The more shameless part of this sector partakes in ‘traditional cuisine’ in an ‘authentic’ village setting, sets up false ‘village-like’ props during their marriage ceremonies, de-stresses at ‘traditional’ spas (the notorious ‘Vedic Village’ is one such) and seeks a pollution-free ‘green’ life ‘away from the city’. The obscenity of it all is beyond these ‘21st century Indians’ but is not lost on the evicted who hover around their erstwhile homes and lands as menial help. A documentary called Aamader Jomite Oder Nagari (Their Township on Our Land) by Promod Gupta makes it clear. My suspicion is that after death, they continue to hover ‘like dark geese’ on Rajarhat and ‘NCR’ skies.

But the villagers were not always so ‘simple’. Though literary representations are a poor approximation of life, for what they are worth, the villagers in the works of Sarat Chandra Chattopadhyay or Rabindranath Thakur were far from simple. The ‘simple’ villager fiction wouldn’t have sold amongst folks whose fathers were from the village and weren’t quite simple. Whatever be the virtues of village-boy Manmohan Singh, ‘simplicity’ isn’t one of them.

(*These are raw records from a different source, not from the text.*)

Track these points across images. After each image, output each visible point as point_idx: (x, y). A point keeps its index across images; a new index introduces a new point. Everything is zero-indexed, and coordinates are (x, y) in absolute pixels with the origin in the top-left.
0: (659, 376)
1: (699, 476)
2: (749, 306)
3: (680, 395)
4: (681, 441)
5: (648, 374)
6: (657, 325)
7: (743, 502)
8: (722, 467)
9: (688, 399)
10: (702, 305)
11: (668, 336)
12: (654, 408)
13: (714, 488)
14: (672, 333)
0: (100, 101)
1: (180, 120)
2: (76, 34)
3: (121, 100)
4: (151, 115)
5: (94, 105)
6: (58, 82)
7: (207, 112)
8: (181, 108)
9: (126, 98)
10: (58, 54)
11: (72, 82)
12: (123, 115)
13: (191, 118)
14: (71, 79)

The propaganda product called the ‘simple’ villager needs to be protected against his own ‘simplicity’. He is invoked when the obstinate and the rooted opposes his own eviction for the ‘greater good’. Apparently, his ‘simplicity’ makes him easily excitable by manipulative ‘outsiders’ to protest against power. He, thus, has no agency. His opposition is false. His protest is false. His simplicity is true. We find the ideology of elite power at work, saving people from their own ideas.
The simple village was born in a gluttonous and complex metropole without an umbilical cord. The children’s paintings were not that simple.